Texto para análise.
Laboratórios de todo o mundo agora estão fazendo experiências com suportes ("scaffolds"). O objetivo é pegar, por exemplo, o pulmão de um doador, retirar dele todas as células, deixando apenas a matriz extracelular -uma complexa teia tridimensional que conserva os diversos tipos de células em suas posições e ajuda a comunicação entre elas.
Em seguida, esse suporte é semeado novamente com as células do próprio paciente. Macchiarini e sua equipe iniciaram esse trabalho em 2008, tendo feito implantes bem-sucedidos de traqueias de cadáveres, semeadas com células dos pacientes, em cerca de uma dúzia de pacientes. Pelo fato de as células do doador serem removidas, o processo praticamente elimina um dos grandes problemas dos transplantes: o risco de tecidos estranhos serem rejeitados pela pessoa que recebe o transplante.
Mas isso não soluciona vários outros problemas. Uma traqueia doada pode não ter o tamanho certo; ela precisa ser destituída de suas células e semeada com as células do paciente enquanto este aguarda e o procedimento ainda requer órgãos de doadores, que estão sempre em falta.
Assim, para Beyene, foi decidido produzir um suporte tridimensional de plástico. O suporte sintético de Beyene foi fabricado por cientistas do University College em Londres, usando como modelo imagens scaneadas da traqueia natural do paciente. Foi um trabalho belíssimo de engenharia de polímeros, feito sob medida para ser encaixado no peito de Beyene.

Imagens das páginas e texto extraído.
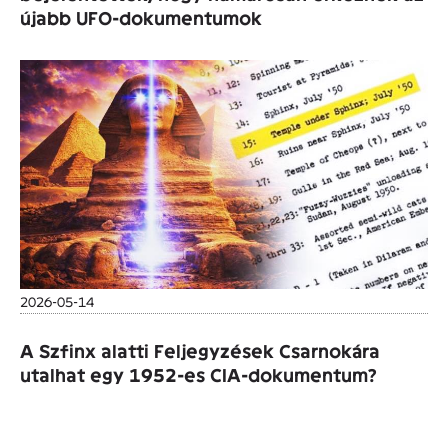
újabb UFO-dokumentumok
2026-05-14
A Szfinx alatti Feljegyzések Csarnokára
utalhat egy 1952-es CIA-dokumentum?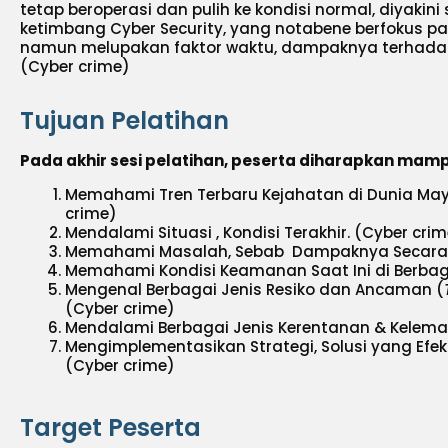
tetap beroperasi dan pulih ke kondisi normal, diyakini 
ketimbang Cyber Security, yang notabene berfokus pa
namun melupakan faktor waktu, dampaknya terhadap 
(Cyber crime)
Tujuan Pelatihan
Pada akhir sesi pelatihan, peserta diharapkan mam
Memahami Tren Terbaru Kejahatan di Dunia May
crime)
Mendalami Situasi , Kondisi Terakhir. (Cyber cri
Memahami Masalah, Sebab Dampaknya Secara Bi
Memahami Kondisi Keamanan Saat Ini di Berbaga
Mengenal Berbagai Jenis Resiko dan Ancaman (
(Cyber crime)
Mendalami Berbagai Jenis Kerentanan & Kelema
Mengimplementasikan Strategi, Solusi yang Efek
(Cyber crime)
Target Peserta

Instruções da tarefa.
Responda com base no texto sobre os suportes para transplantes:
(a) Em que ano Macchiarini e sua equipe iniciaram o trabalho com suportes?
(b) Qual grande problema dos transplantes o processo praticamente elimina ao remover as células do doador?
(c) Por quem foi fabricado o suporte sintético de Beyene?
Não é preciso consultar as linhas para responder.

Sua resposta.
(a) Em 2008.
(b) O risco de tecidos estranhos serem rejeitados pela pessoa que recebe o transplante.
(c) Por cientistas do University College em Londres.